Heinz Eric Roemheld (pronounced RAME HELD) was born on May 1, 1901 in Milwaukee,Wisconsin. His mother began teaching him piano at age four, he soloed on piano at the Majestic Vaudeville Theater House when he was twelve, and he directed ensembles at three Milwaukee hotels at fifteen.  Roemheld graduated from the Wisconsin College of Music at nineteen, then went to Berlin to study music in 1921, and the following year he debuted as guest pianist with the Berlin Philharmonic Orchestra.  In 1925, while performing on piano and conducting the orchestra at Milwaukee’s Alhambra Theater for the silent version of The Phantom of the Opera, he was noticed by Carl Laemmle, the head of Universal Pictures, who was sitting in the audience. Laemmle hired Roemheld to manage Universal’s theaters in Washington, D. C. and later in Berlin.  Heinz Roemheld

When the rise of Nazism drove Roemheld back to the States in 1929, he joined Universal as a composer and music director, his first major assignment being writing the score for All Quiet on the Western Front.  After spending three years with Universal, he later worked for Paramount, Warner Brothers , and then became a free-lancer in the mid-1940s.  One film he didn’t receive credit for was Gone with the Wind, for which Roemheld ghost-wrote for the burning of Atlanta and the rape scenes. 

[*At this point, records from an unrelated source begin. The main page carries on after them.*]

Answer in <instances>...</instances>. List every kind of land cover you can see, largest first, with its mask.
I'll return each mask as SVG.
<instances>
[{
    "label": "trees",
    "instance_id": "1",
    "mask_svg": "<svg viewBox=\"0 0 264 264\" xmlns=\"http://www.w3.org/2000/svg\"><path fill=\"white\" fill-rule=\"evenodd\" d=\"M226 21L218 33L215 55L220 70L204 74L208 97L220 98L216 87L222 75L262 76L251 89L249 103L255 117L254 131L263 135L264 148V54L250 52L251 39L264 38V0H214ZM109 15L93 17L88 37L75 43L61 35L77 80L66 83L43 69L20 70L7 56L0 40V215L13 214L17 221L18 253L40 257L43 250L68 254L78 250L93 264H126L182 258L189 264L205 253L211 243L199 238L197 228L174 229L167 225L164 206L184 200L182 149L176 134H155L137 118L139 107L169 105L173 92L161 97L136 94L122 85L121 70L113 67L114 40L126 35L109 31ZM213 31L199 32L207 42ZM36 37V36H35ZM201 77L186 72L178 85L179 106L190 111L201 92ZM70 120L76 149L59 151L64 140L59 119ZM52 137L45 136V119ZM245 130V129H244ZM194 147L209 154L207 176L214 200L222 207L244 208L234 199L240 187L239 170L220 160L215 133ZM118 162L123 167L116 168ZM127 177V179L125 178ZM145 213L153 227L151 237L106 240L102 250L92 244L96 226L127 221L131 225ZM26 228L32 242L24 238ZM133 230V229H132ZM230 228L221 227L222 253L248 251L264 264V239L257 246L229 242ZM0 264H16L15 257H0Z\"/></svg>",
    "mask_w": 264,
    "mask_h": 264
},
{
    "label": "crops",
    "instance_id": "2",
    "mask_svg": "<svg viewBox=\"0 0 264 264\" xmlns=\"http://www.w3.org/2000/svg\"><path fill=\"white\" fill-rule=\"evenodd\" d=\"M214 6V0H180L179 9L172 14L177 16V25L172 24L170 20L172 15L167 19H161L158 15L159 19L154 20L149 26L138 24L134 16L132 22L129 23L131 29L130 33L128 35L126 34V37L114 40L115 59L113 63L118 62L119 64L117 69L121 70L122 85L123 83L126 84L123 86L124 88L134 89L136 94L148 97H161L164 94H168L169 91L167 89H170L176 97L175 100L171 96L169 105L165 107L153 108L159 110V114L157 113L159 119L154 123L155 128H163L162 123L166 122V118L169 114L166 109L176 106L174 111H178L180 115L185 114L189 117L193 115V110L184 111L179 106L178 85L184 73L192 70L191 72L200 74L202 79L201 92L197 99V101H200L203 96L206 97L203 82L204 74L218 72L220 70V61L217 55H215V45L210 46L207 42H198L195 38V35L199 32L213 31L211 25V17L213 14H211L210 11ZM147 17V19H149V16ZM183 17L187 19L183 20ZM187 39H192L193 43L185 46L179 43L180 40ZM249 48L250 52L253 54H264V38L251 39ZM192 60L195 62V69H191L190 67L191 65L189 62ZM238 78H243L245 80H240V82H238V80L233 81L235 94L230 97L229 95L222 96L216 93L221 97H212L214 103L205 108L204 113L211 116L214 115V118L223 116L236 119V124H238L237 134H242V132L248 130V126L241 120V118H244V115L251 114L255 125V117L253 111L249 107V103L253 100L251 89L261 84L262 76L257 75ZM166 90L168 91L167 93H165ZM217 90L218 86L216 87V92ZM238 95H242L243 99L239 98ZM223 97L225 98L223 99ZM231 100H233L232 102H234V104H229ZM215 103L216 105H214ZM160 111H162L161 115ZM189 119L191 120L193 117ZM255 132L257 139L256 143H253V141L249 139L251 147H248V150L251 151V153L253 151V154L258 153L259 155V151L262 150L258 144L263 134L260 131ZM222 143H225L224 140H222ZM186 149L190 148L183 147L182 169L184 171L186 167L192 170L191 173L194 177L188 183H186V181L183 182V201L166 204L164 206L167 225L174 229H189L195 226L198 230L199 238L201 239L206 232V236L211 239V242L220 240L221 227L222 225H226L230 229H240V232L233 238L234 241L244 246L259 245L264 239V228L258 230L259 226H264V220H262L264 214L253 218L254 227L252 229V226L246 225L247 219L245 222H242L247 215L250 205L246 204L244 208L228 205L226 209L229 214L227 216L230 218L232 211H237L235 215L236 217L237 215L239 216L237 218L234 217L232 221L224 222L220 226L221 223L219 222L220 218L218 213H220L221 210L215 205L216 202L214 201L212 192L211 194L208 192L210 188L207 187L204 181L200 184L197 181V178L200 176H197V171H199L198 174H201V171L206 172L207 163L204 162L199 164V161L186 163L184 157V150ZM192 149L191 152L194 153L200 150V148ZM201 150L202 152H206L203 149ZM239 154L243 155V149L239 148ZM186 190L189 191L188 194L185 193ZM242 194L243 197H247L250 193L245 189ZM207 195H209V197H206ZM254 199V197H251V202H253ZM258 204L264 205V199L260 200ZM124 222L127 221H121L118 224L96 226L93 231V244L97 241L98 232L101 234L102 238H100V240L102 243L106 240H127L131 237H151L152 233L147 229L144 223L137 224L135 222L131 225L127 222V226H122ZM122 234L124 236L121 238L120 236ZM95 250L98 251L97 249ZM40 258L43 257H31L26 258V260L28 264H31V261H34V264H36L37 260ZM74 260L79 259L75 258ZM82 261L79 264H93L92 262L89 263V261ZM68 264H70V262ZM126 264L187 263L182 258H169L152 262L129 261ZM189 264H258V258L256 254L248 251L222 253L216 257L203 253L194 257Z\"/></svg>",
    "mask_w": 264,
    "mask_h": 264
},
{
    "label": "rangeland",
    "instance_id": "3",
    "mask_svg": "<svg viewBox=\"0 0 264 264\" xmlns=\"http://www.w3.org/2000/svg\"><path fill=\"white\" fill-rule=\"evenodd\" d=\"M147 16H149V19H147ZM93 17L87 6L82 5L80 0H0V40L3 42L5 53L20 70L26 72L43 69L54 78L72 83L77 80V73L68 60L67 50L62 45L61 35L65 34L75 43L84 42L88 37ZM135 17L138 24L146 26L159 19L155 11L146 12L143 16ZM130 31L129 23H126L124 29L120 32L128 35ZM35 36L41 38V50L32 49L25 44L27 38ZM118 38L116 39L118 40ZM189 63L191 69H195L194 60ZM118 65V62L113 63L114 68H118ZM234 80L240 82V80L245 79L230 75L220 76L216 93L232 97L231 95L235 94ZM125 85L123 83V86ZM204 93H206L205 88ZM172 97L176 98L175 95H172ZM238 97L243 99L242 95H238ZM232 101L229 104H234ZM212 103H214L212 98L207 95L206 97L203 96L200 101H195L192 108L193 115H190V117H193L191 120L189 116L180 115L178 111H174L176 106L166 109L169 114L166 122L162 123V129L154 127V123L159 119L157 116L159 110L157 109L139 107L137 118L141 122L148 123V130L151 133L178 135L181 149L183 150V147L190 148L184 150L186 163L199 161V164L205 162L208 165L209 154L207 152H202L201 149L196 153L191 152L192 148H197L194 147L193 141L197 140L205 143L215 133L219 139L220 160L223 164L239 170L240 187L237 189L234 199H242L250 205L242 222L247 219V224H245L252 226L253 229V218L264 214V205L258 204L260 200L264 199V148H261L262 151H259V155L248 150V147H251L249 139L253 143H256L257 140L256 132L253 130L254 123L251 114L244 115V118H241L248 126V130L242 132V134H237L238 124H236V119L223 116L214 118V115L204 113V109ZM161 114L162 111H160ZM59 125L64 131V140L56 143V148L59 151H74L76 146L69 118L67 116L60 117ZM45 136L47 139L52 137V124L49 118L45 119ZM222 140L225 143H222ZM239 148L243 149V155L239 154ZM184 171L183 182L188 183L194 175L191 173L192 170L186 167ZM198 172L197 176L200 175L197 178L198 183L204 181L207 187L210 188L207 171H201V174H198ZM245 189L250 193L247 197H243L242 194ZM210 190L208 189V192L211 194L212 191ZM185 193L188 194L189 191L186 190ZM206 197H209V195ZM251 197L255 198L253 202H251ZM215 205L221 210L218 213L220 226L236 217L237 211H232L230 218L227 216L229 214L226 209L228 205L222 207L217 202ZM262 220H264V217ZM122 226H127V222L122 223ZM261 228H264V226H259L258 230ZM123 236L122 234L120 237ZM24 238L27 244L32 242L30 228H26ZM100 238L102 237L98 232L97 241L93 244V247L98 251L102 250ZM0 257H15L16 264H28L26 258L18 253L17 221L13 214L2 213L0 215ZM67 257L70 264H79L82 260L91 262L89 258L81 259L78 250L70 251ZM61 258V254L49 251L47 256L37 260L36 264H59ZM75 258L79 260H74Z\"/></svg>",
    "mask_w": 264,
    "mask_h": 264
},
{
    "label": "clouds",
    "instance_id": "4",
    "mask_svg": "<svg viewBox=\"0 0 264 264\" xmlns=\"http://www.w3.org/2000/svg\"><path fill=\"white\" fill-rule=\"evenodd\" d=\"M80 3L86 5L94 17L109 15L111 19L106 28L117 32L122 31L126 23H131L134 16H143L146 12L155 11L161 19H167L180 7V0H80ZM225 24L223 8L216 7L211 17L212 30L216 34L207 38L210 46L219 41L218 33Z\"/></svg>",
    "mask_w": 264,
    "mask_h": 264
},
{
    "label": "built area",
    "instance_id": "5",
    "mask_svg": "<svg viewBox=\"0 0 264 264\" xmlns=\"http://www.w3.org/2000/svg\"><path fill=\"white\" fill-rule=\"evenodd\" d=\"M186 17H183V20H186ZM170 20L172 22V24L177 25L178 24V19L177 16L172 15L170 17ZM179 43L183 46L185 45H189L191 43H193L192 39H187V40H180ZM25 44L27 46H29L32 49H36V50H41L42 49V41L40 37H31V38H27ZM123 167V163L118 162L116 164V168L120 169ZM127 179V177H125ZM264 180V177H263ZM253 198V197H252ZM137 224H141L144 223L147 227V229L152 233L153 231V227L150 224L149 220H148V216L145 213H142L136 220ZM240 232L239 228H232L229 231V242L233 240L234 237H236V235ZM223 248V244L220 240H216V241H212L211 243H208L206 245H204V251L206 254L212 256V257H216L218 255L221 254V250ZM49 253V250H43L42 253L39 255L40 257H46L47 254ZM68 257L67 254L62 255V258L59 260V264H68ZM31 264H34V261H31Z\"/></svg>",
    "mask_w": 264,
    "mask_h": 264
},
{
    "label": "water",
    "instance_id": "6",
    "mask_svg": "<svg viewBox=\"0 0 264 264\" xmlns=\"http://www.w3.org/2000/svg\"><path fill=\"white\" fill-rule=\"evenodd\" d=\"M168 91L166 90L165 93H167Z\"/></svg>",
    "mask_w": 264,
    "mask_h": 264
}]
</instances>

In 1945 he was appointed Chief of Film, Theater, and Music Sections of the Information Control Division of the U. S. Forces in Europe.  Roemheld was nominated for an Academy Award for Best Music, Scoring of a Musical Picture for 1941’s The Strawberry Blonde, won (with Ray Heindorf) the 1942 Academy Award for Best Music, Scoring of a Musical Picture for Yankee Doodle Dandy, and in 1952 he wrote the standard “Ruby” for Ruby Gentry.  Roemheld retired in 1964 to focus on his classical compositions, frequently conducting them with the Milwaukee Symphony Orchestra.  His concert works include piano preludes, sonatinas, string quartets, and quintets. 

Roemheld composed, arranged, or conducted music for more than 400 films, some of which are The Creature Walks Among Us, The Desert Song, Down to Earth, The Fuller Brush Man, Gentleman Jim, The Good Humor Man, It Had to Be You, Jack and the Beanstalk, Janie, Kill the Umpire, Knute Rockne All-American, The Lady From Shanghai, Kiss of Fire, Lad: A Dog, The Land Unknown, Make Your Own Bed, The Mole People, O.S.S., The Perils of Pauline, The Purple Mask, Sh! The Octopus, Shine on Harvest Moon, The White Hell of Pitz Palu, and You Can’t Get Away With Murder.  He passed away in Huntington Beach, California on February 11, 1985.